メチルアミンのラット及びマウスを用いた吸入投与によるがん原性試験結果の概要
1. 目的
メチルアミンのがん原性を検索する目的で、ラット及びマウスを用いた吸入投与(全身ばく露)による長期試験を実施した。
2. 方法
○対象動物
F344/DuCrlCrlj (Fischer)ラット(6週齢)及びB6D2F1/Crljマウス(6週齢)を用い、それぞれ雌雄各群50匹、4群の構成とし、合わせてラット400匹、マウス400匹を使用した。
○投与方法
メチルアミンの濃度をラットは雌雄とも0ppm(対照群)、5ppm、20ppm、80ppm、マウスは雌雄とも0ppm(対照群)、5ppm、15ppm、45ppmとし、1日6時間、週5日間全身ばく露させた。投与濃度は13週間の予備試験結果に基づいて決定した。
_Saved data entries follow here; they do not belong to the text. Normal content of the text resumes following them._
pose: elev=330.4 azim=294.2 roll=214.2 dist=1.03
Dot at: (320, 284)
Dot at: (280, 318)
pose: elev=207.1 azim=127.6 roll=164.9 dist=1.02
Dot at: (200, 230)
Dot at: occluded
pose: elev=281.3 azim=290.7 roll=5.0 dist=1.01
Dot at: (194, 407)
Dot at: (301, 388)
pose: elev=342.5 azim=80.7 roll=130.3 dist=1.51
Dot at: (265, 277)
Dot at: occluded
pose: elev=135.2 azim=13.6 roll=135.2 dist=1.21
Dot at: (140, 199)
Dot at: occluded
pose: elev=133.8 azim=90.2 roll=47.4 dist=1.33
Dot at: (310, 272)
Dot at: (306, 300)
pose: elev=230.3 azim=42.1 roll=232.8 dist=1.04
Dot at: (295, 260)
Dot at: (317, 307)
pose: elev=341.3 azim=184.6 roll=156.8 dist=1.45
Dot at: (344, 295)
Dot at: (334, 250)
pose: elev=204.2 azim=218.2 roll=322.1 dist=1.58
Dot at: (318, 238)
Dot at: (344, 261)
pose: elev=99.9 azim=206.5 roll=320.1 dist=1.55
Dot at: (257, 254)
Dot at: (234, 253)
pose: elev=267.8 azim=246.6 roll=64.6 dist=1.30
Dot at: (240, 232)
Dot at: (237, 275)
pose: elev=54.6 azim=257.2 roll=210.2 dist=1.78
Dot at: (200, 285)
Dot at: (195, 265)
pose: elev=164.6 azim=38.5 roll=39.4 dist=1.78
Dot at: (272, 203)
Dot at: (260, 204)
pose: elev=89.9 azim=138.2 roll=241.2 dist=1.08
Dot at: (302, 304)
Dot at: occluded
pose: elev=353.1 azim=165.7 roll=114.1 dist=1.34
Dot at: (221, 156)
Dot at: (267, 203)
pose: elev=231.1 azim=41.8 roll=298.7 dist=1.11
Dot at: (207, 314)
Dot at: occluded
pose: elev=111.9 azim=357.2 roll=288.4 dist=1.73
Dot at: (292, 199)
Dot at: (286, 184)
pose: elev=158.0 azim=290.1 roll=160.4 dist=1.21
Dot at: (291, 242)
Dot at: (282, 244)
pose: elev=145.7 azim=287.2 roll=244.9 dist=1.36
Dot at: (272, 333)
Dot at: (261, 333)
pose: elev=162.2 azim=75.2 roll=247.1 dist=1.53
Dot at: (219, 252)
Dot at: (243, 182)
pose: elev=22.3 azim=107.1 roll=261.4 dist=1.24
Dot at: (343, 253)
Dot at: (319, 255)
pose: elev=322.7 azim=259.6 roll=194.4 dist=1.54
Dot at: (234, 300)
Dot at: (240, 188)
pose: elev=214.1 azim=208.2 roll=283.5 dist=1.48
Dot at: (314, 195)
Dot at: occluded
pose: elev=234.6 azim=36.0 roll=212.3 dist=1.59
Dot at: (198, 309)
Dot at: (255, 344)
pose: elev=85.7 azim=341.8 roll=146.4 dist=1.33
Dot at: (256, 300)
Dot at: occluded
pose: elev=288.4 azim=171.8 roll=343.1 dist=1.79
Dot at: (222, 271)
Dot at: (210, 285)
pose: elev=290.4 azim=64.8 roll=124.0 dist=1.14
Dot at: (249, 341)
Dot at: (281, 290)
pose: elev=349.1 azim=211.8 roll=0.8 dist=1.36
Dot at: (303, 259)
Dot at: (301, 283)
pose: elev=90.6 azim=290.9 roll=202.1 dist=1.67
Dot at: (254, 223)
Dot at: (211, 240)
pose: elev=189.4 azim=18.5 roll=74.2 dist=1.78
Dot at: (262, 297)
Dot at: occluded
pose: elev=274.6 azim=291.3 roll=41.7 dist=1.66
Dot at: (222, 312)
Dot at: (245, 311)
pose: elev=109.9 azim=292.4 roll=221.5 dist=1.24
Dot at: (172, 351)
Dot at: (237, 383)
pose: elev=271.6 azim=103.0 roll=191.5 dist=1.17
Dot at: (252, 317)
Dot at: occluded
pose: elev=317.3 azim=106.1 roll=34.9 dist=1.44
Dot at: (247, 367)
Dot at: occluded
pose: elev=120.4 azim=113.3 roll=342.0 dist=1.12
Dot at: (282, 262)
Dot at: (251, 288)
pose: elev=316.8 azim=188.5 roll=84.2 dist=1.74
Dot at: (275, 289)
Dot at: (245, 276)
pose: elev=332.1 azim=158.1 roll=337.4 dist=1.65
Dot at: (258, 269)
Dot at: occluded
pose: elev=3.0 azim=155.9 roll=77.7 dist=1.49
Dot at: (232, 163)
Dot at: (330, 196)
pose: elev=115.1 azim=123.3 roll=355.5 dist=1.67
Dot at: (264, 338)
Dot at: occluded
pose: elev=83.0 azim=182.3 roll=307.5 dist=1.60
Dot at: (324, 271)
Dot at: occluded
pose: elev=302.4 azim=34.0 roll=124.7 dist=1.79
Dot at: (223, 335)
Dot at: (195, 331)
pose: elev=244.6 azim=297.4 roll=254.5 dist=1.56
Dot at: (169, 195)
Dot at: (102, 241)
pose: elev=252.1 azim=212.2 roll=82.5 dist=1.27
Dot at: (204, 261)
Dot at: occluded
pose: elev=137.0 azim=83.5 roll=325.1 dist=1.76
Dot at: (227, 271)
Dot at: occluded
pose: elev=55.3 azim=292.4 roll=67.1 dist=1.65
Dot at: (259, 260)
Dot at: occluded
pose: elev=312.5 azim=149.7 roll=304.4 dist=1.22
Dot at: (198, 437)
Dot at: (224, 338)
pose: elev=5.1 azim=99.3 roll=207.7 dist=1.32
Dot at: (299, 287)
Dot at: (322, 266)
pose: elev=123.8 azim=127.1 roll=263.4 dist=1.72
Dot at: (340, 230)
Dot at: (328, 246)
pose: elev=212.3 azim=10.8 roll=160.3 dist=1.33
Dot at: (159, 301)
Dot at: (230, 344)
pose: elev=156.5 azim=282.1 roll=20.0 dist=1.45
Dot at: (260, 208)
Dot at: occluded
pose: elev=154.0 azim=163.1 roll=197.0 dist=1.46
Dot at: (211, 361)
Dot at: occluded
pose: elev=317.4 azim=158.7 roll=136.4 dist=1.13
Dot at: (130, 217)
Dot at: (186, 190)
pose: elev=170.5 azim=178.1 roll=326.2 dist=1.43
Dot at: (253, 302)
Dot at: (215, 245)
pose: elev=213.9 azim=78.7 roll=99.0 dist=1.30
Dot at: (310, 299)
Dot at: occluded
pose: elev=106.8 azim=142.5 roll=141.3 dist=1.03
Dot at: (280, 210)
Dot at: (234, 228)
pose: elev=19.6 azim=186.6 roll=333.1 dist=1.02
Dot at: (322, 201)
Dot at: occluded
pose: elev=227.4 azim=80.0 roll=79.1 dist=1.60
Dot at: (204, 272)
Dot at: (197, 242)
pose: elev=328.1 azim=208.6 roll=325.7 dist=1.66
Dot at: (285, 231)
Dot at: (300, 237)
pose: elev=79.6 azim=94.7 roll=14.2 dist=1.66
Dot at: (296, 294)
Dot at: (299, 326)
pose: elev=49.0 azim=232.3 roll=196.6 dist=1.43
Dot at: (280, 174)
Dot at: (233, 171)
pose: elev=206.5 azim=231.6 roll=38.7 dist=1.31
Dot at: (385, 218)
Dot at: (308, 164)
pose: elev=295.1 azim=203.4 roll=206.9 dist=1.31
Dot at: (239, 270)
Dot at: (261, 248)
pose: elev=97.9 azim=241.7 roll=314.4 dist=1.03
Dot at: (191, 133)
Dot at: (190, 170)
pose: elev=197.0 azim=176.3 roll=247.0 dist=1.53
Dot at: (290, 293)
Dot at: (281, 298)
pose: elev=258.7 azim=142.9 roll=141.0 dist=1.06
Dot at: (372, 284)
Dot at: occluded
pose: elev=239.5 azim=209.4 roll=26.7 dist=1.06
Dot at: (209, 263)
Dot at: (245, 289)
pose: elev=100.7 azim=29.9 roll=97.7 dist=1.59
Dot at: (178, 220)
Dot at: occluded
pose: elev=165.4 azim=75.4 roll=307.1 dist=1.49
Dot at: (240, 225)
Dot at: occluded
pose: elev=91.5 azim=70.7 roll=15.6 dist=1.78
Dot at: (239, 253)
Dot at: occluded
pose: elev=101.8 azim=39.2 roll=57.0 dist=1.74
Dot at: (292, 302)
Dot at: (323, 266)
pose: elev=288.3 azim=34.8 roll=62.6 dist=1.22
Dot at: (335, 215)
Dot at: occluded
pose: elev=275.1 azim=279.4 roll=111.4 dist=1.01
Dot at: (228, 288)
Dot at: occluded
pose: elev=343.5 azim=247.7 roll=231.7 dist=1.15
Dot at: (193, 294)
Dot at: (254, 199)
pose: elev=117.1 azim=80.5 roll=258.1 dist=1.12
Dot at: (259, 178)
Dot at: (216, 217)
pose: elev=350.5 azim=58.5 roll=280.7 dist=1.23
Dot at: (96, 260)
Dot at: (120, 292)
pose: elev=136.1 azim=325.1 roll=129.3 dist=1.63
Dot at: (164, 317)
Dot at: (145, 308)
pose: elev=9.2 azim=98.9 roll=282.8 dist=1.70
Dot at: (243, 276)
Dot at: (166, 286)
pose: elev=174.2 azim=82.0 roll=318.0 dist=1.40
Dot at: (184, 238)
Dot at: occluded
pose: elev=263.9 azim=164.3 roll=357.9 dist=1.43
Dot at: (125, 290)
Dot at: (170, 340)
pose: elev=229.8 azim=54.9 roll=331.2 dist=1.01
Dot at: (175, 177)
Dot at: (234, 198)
投与期間は104週間(2年間)とした。
○観察、検査項目
一般状態の観察、体重及び摂餌量の測定、尿検査、血液学的検査、血液生化学的検査、剖検、臓器重量測定及び病理組織学的検査を実施した。
3. 結果
○ラット
・生存率等
投与群の生存率に雌雄ともメチルアミンの影響はみられなかった。体重は、雄の80ppm群で投与期間の初期に軽度の増加抑制がみられたが、投与8週以降は回復し、対照群と同様な体重推移を示した。雌ではメチルアミンの影響と思われる変化はみられなかった。
・腫瘍性病変
雌雄とも、投与群に腫瘍あるいは腫瘍に関連した所見の発生増加は認められなかった。
○マウス
・生存率等
投与群の生存率に雌雄ともメチルアミンの影響はみられなかった。体重は、雄の45ppm群で投与期間の初期に軽度の増加抑制がみられ、投与期間の終盤、対照群に比べやや低値であった。雌では15ppm群と45ppm群は投与26週以降対照群に比べやや低値であったが、投与期間の後半は両群とも対照群と同様に推移した。
・腫瘍性病変
雌雄とも、投与群に腫瘍あるいは腫瘍に関連した所見の発生増加は認められなかった。
4. まとめ
F344/DuCrlCrlj (Fischer)ラットにおいて、メチルアミンの投与により、雌雄とも、腫瘍の発生増加は認められず、発がん性はないと結論した。
B6D2F1/Crljマウスにおいて、メチルアミンの投与により、雌雄とも、腫瘍の発生増加は認められず、発がん性はないと結論した。